→ **Instruction**: Repeat each entry exactly. Drop every image.

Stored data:
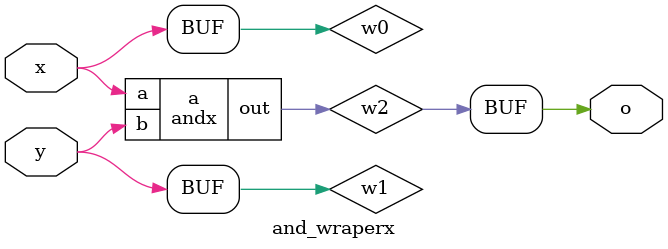
<source format=v>
module andx (input a, b, output out);
 assign out = a & b;
endmodule

module and_wraperx (input x, y, output o);
 wire w0;
 wire w1;
 wire w2;
 assign w0 = x;
 assign w1 = y;
 assign o = w2;
 andx a (
   .a(w0),
   .b(w1),
   .out(w2)
 );
endmodule

</source>
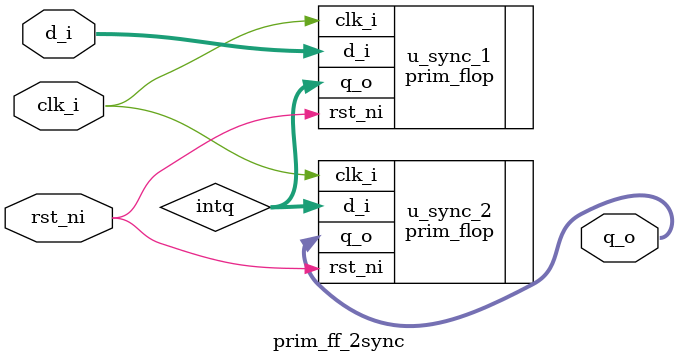
<source format=sv>
module prim_ff_2sync #(
  parameter int               Width      = 16,
  parameter logic [Width-1:0] ResetValue = '0
) (
  input  logic clk_i,
  input  logic rst_ni,
  input  logic [Width-1:0] d_i,
  output logic [Width-1:0] q_o
);

  logic [Width-1:0] d_o;
  logic [Width-1:0] intq;

  prim_flop #(
    .Width(Width),
    .ResetValue(ResetValue)
  ) u_sync_1 (
    .clk_i,
    .rst_ni,
    .d_i(d_i),
    .q_o(intq)
  );

  prim_flop #(
    .Width(Width),
    .ResetValue(ResetValue)
  ) u_sync_2 (
    .clk_i,
    .rst_ni,
    .d_i(intq),
    .q_o
  );

endmodule

</source>
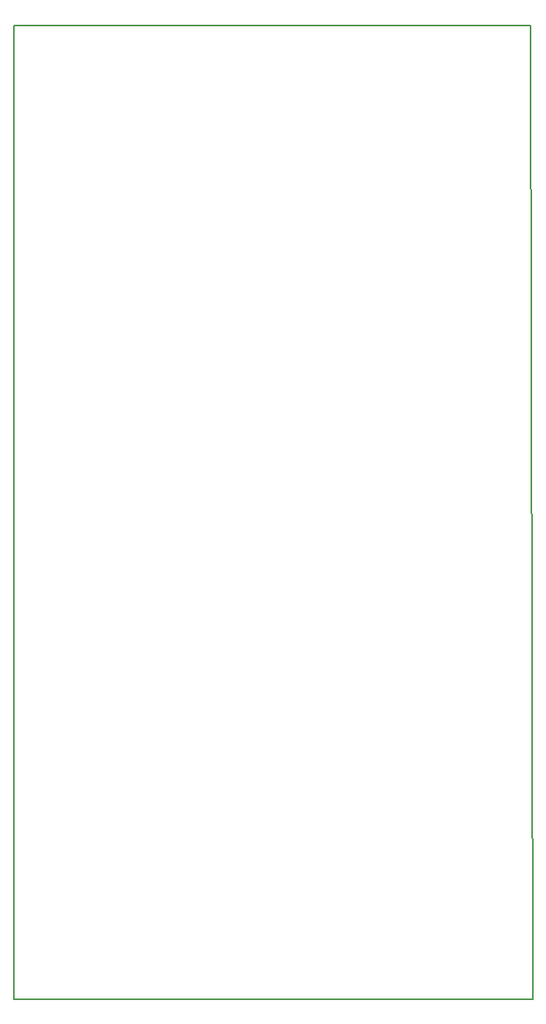
<source format=gbr>
G04 #@! TF.GenerationSoftware,KiCad,Pcbnew,(5.1.8)-1*
G04 #@! TF.CreationDate,2021-02-09T17:12:27-05:00*
G04 #@! TF.ProjectId,rlcs_power,726c6373-5f70-46f7-9765-722e6b696361,rev?*
G04 #@! TF.SameCoordinates,Original*
G04 #@! TF.FileFunction,Profile,NP*
%FSLAX46Y46*%
G04 Gerber Fmt 4.6, Leading zero omitted, Abs format (unit mm)*
G04 Created by KiCad (PCBNEW (5.1.8)-1) date 2021-02-09 17:12:27*
%MOMM*%
%LPD*%
G01*
G04 APERTURE LIST*
G04 #@! TA.AperFunction,Profile*
%ADD10C,0.150000*%
G04 #@! TD*
G04 APERTURE END LIST*
D10*
X149352000Y-60960000D02*
X92710000Y-60960000D01*
X149606000Y-167640000D02*
X149352000Y-60960000D01*
X92710000Y-167640000D02*
X149606000Y-167640000D01*
X92710000Y-60960000D02*
X92710000Y-167640000D01*
M02*

</source>
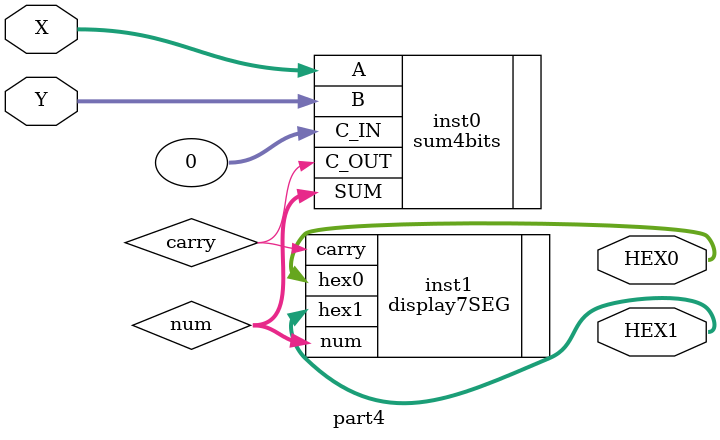
<source format=v>
module part4(X,Y,HEX0,HEX1);
	input 	[3:0]X,Y;
	output	[6:0]HEX0,HEX1;
	wire [3:0]num;
	wire carry;
	
	sum4bits 	inst0 (.A(X), .B(Y), .C_IN(0), .SUM(num), .C_OUT(carry));
	display7SEG	inst1 (.num(num), .carry(carry), .hex0(HEX0), .hex1(HEX1));
	
endmodule
</source>
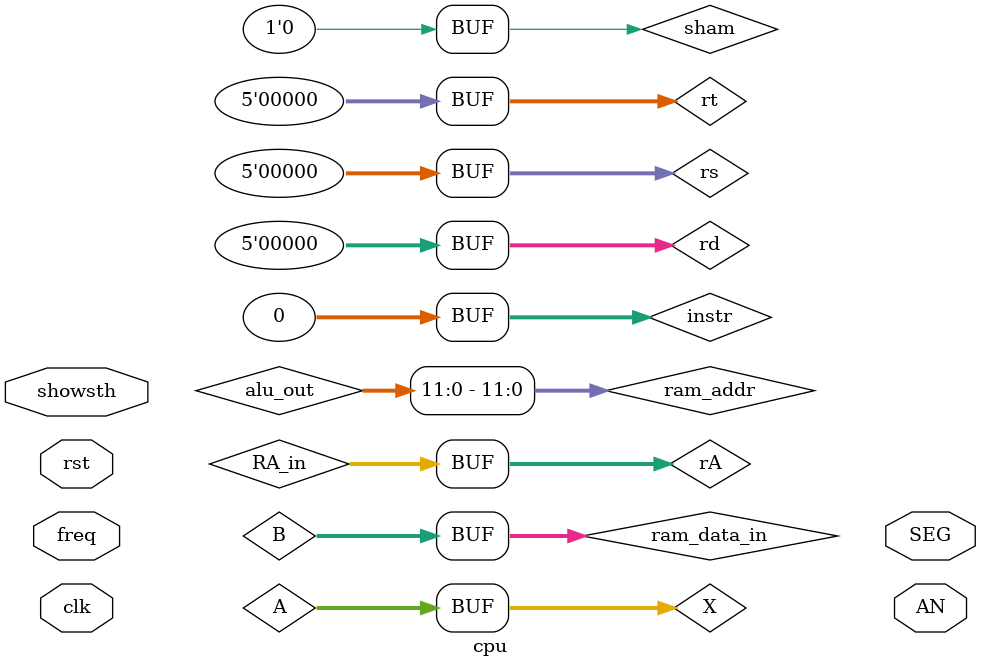
<source format=v>

module cpu(
    input rst,
    input clk,
    input [2:0] freq,
    input [2:0] showsth,
    output reg[7:0]SEG,AN

);
    
    //reg [31:0] mem[0:100];
    reg [31:0] instr;
    wire [4:0] rs, rt, rd;
    assign rs=instr[25:21];
    assign rt=instr[20:16];
    assign rd=instr[15:11];
    assign sham=instr[10:6];
    wire beq, bne, bgez, j, jal, jr, jump_reg, reg_write2, rs_read,
    mem_write, shamt,sys_call;
    wire [1:0]mode;
    wire [4:0]RA_in;

    wire halt=(A==10) & sys_call;
    wire sum=(~halt) | rst;
    initial begin
      instr=0;
        //$readmemh("test.txt", mem);
    end
//指令寄存器的地址数据 instr 和 mem关联
//mips rom
     instruction_memory dss(pc_out,  instr);
    
    cpu_ctl fefdg(
          instr, beq, bne, bgez, j, jal, jr, jump_reg, reg_write2, rs_read,
         mem_write, shamt,sys_call,mode, RA_in
     );

//alu 控制器
    wire  Rt_write, reg_write1;
    wire  [3:0]alu_in;
    alu_ctl sdff(instr, alu_in, Rt_write, reg_write1);

//PC跳转
    wire pc_sel;
    wire [9:0]pc_in, pc_out;
    wire [9:0]pcin1=pc_in + (pc_out+1);
    assign pc_sel=(beq & alu_equal) | (bne & ~alu_equal) | (bgez_ctl & bgez) | jump_reg;

    /*module PC_out(
    input clk,
    input rst, sum, sel,
    input [9:0]im,
    output reg [9:0]pc

);*/
     assign pc_in=jump_reg?(jr? A[9:0]: instr[9:0]):pcin1;
     PC_out hh(clk, rst, sum, pc_sel, pc_in, pc_out);//需要pc_in来源
   
   
    
//regfile组装
     wire [31:0] write_data, A, B, pc32;
     wire [4:0]rW, rA, rB;
     wire w_enable;
     wire bgez_ctl = ~A[31];
    
     assign w_enable= reg_write1 | reg_write2;
     assign rW=Rt_write? rt: (jal? 6'h1f: rd);
     assign rA=RA_in;
     assign rB=sys_call? 4: rt;
     assign write_data=mem_write? ram_data_out: (jal? pc32: alu_out);//三种输入来源
     
     data_extend#(10) pc_10to32 (1, pc_out+1, pc32);
     //module data_extend(input sign,input in_data,output out_data);
     register_file regfile(clk, w_enable, rW, rA, rB,  write_data, A, B);

     //

    /*module register_file(
    input clk, we;
    input [4:0]rW, rA, rB,
    input [31:0] win,
    output [31:0]A, B
    );*/

//alu组装
     wire [31:0]X, Y, alu_out, sham32, im32;
     wire [4:0]alu_sel;
     wire alu_equal;
     data_extend#(5) sham_5to32(0, sham, sham32);
     data_extend#(16) im_16to32(1, instr[15:0], im32);
     assign X=A;
     assign Y=shamt? sham32: (rs_read? im32: B);//还要考虑srav,srlv，加一个选择器


    //mips ram组装
    wire [11:0] ram_addr={alu_out[11:0]};
    wire [31:0] ram_data_in, ram_data_out;
    wire [1:0] ram_mode;
    wire ram_write;

    assign ram_mode=mode;
    assign ram_write = mem_write;
    assign ram_data_in=B;
    ram hjj(clk, ram_write, ram_mode, ram_addr, ram_data_in, ram_data_out);

//统计结果
   /*module statistics_para(input clk,input rst,input j,input b,input suc_b,input halt,output no_j_count,output j_count,output j_ok_count,output circle_count);
    reg [31:0] j_count;//有条件
    reg [31:0] no_j_count;//无条件
    reg [31:0] j_ok_count;//有条件成功
    reg [31:0] circle_count;//总周期
    */
    wire b,suc_b;
    wire [31:0] b_count, j_count, b_suc_count, circle_count,sysout;//系统调用定义
    assign b=bne | beq |bgez;
    assign suc_b=(bne&~alu_equal) | (beq & alu_equal) | (bgez_ctl & bgez);
    statistics_para final(clk, rst, j, b, suc_b, halt, b_count, j_count, b_suc_count, circle_count);

//显示结果

    /*module show(
     input clk,
     input rst,
     input [2:0]sel,
     input [31:0]SyscallOut, T_all, T_branch, T_suc, T_jump;
     output reg[7:0]SEG,AN
    );
    */
    always@(posedge clk) begin
        if(rst) sysout=0;
        else if(halt) sysout=B;
        else sysout=sysout;
    end
    
    show ds(clk,rst,showsth,sysout, circle_count,b_count,b_suc_count,j_count);
endmodule


</source>
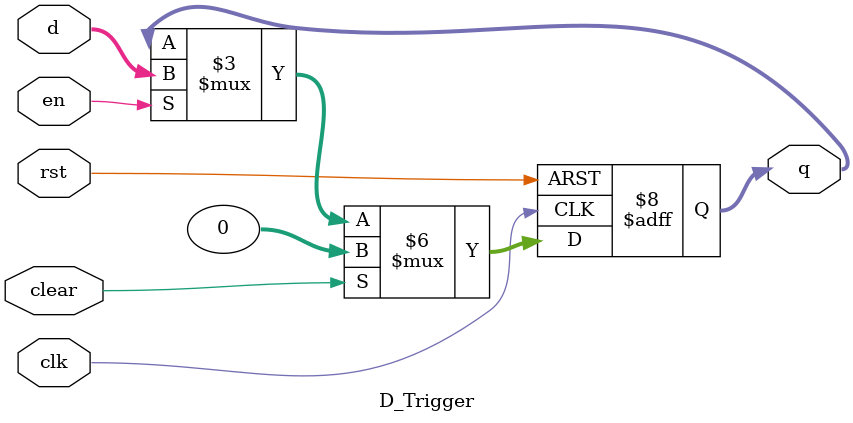
<source format=v>
`timescale 1ns / 1ps


module D_Trigger#(parameter WIDTH = 32)
                 (input clk,
                  input rst,
                  input clear,
                  input en,
                  input[WIDTH-1:0] d,
                  output reg[WIDTH-1:0] q);
    
    always@(posedge clk,posedge rst)
    begin
        if (rst)
        begin
            q <= {WIDTH{1'b0}};
        end
        else if (clear)
        begin
            q <= {WIDTH{1'b0}};
        end
        else if (en)
        begin
        q <= d;
        end
        else
        begin
            q <= q;
        end
    end
endmodule

</source>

→ **Exercise output**:
<source format=v>
module andx (input a, b, output out);
 assign out = a & b;
endmodule

module and_wraperx (input x, y, output o);
 wire w0;
 wire w1;
 wire w2;
 assign w0 = x;
 assign w1 = y;
 assign o = w2;
 andx a (
   .a(w0),
   .b(w1),
   .out(w2)
 );
endmodule

</source>
<source format=sv>
module prim_ff_2sync #(
  parameter int               Width      = 16,
  parameter logic [Width-1:0] ResetValue = '0
) (
  input  logic clk_i,
  input  logic rst_ni,
  input  logic [Width-1:0] d_i,
  output logic [Width-1:0] q_o
);

  logic [Width-1:0] d_o;
  logic [Width-1:0] intq;

  prim_flop #(
    .Width(Width),
    .ResetValue(ResetValue)
  ) u_sync_1 (
    .clk_i,
    .rst_ni,
    .d_i(d_i),
    .q_o(intq)
  );

  prim_flop #(
    .Width(Width),
    .ResetValue(ResetValue)
  ) u_sync_2 (
    .clk_i,
    .rst_ni,
    .d_i(intq),
    .q_o
  );

endmodule

</source>
<source format=gbr>
G04 #@! TF.GenerationSoftware,KiCad,Pcbnew,(5.1.8)-1*
G04 #@! TF.CreationDate,2021-02-09T17:12:27-05:00*
G04 #@! TF.ProjectId,rlcs_power,726c6373-5f70-46f7-9765-722e6b696361,rev?*
G04 #@! TF.SameCoordinates,Original*
G04 #@! TF.FileFunction,Profile,NP*
%FSLAX46Y46*%
G04 Gerber Fmt 4.6, Leading zero omitted, Abs format (unit mm)*
G04 Created by KiCad (PCBNEW (5.1.8)-1) date 2021-02-09 17:12:27*
%MOMM*%
%LPD*%
G01*
G04 APERTURE LIST*
G04 #@! TA.AperFunction,Profile*
%ADD10C,0.150000*%
G04 #@! TD*
G04 APERTURE END LIST*
D10*
X149352000Y-60960000D02*
X92710000Y-60960000D01*
X149606000Y-167640000D02*
X149352000Y-60960000D01*
X92710000Y-167640000D02*
X149606000Y-167640000D01*
X92710000Y-60960000D02*
X92710000Y-167640000D01*
M02*

</source>
<source format=v>
module part4(X,Y,HEX0,HEX1);
	input 	[3:0]X,Y;
	output	[6:0]HEX0,HEX1;
	wire [3:0]num;
	wire carry;
	
	sum4bits 	inst0 (.A(X), .B(Y), .C_IN(0), .SUM(num), .C_OUT(carry));
	display7SEG	inst1 (.num(num), .carry(carry), .hex0(HEX0), .hex1(HEX1));
	
endmodule
</source>
<source format=v>

module cpu(
    input rst,
    input clk,
    input [2:0] freq,
    input [2:0] showsth,
    output reg[7:0]SEG,AN

);
    
    //reg [31:0] mem[0:100];
    reg [31:0] instr;
    wire [4:0] rs, rt, rd;
    assign rs=instr[25:21];
    assign rt=instr[20:16];
    assign rd=instr[15:11];
    assign sham=instr[10:6];
    wire beq, bne, bgez, j, jal, jr, jump_reg, reg_write2, rs_read,
    mem_write, shamt,sys_call;
    wire [1:0]mode;
    wire [4:0]RA_in;

    wire halt=(A==10) & sys_call;
    wire sum=(~halt) | rst;
    initial begin
      instr=0;
        //$readmemh("test.txt", mem);
    end
//指令寄存器的地址数据 instr 和 mem关联
//mips rom
     instruction_memory dss(pc_out,  instr);
    
    cpu_ctl fefdg(
          instr, beq, bne, bgez, j, jal, jr, jump_reg, reg_write2, rs_read,
         mem_write, shamt,sys_call,mode, RA_in
     );

//alu 控制器
    wire  Rt_write, reg_write1;
    wire  [3:0]alu_in;
    alu_ctl sdff(instr, alu_in, Rt_write, reg_write1);

//PC跳转
    wire pc_sel;
    wire [9:0]pc_in, pc_out;
    wire [9:0]pcin1=pc_in + (pc_out+1);
    assign pc_sel=(beq & alu_equal) | (bne & ~alu_equal) | (bgez_ctl & bgez) | jump_reg;

    /*module PC_out(
    input clk,
    input rst, sum, sel,
    input [9:0]im,
    output reg [9:0]pc

);*/
     assign pc_in=jump_reg?(jr? A[9:0]: instr[9:0]):pcin1;
     PC_out hh(clk, rst, sum, pc_sel, pc_in, pc_out);//需要pc_in来源
   
   
    
//regfile组装
     wire [31:0] write_data, A, B, pc32;
     wire [4:0]rW, rA, rB;
     wire w_enable;
     wire bgez_ctl = ~A[31];
    
     assign w_enable= reg_write1 | reg_write2;
     assign rW=Rt_write? rt: (jal? 6'h1f: rd);
     assign rA=RA_in;
     assign rB=sys_call? 4: rt;
     assign write_data=mem_write? ram_data_out: (jal? pc32: alu_out);//三种输入来源
     
     data_extend#(10) pc_10to32 (1, pc_out+1, pc32);
     //module data_extend(input sign,input in_data,output out_data);
     register_file regfile(clk, w_enable, rW, rA, rB,  write_data, A, B);

     //

    /*module register_file(
    input clk, we;
    input [4:0]rW, rA, rB,
    input [31:0] win,
    output [31:0]A, B
    );*/

//alu组装
     wire [31:0]X, Y, alu_out, sham32, im32;
     wire [4:0]alu_sel;
     wire alu_equal;
     data_extend#(5) sham_5to32(0, sham, sham32);
     data_extend#(16) im_16to32(1, instr[15:0], im32);
     assign X=A;
     assign Y=shamt? sham32: (rs_read? im32: B);//还要考虑srav,srlv，加一个选择器


    //mips ram组装
    wire [11:0] ram_addr={alu_out[11:0]};
    wire [31:0] ram_data_in, ram_data_out;
    wire [1:0] ram_mode;
    wire ram_write;

    assign ram_mode=mode;
    assign ram_write = mem_write;
    assign ram_data_in=B;
    ram hjj(clk, ram_write, ram_mode, ram_addr, ram_data_in, ram_data_out);

//统计结果
   /*module statistics_para(input clk,input rst,input j,input b,input suc_b,input halt,output no_j_count,output j_count,output j_ok_count,output circle_count);
    reg [31:0] j_count;//有条件
    reg [31:0] no_j_count;//无条件
    reg [31:0] j_ok_count;//有条件成功
    reg [31:0] circle_count;//总周期
    */
    wire b,suc_b;
    wire [31:0] b_count, j_count, b_suc_count, circle_count,sysout;//系统调用定义
    assign b=bne | beq |bgez;
    assign suc_b=(bne&~alu_equal) | (beq & alu_equal) | (bgez_ctl & bgez);
    statistics_para final(clk, rst, j, b, suc_b, halt, b_count, j_count, b_suc_count, circle_count);

//显示结果

    /*module show(
     input clk,
     input rst,
     input [2:0]sel,
     input [31:0]SyscallOut, T_all, T_branch, T_suc, T_jump;
     output reg[7:0]SEG,AN
    );
    */
    always@(posedge clk) begin
        if(rst) sysout=0;
        else if(halt) sysout=B;
        else sysout=sysout;
    end
    
    show ds(clk,rst,showsth,sysout, circle_count,b_count,b_suc_count,j_count);
endmodule


</source>
<source format=v>
`timescale 1ns / 1ps


module D_Trigger#(parameter WIDTH = 32)
                 (input clk,
                  input rst,
                  input clear,
                  input en,
                  input[WIDTH-1:0] d,
                  output reg[WIDTH-1:0] q);
    
    always@(posedge clk,posedge rst)
    begin
        if (rst)
        begin
            q <= {WIDTH{1'b0}};
        end
        else if (clear)
        begin
            q <= {WIDTH{1'b0}};
        end
        else if (en)
        begin
        q <= d;
        end
        else
        begin
            q <= q;
        end
    end
endmodule

</source>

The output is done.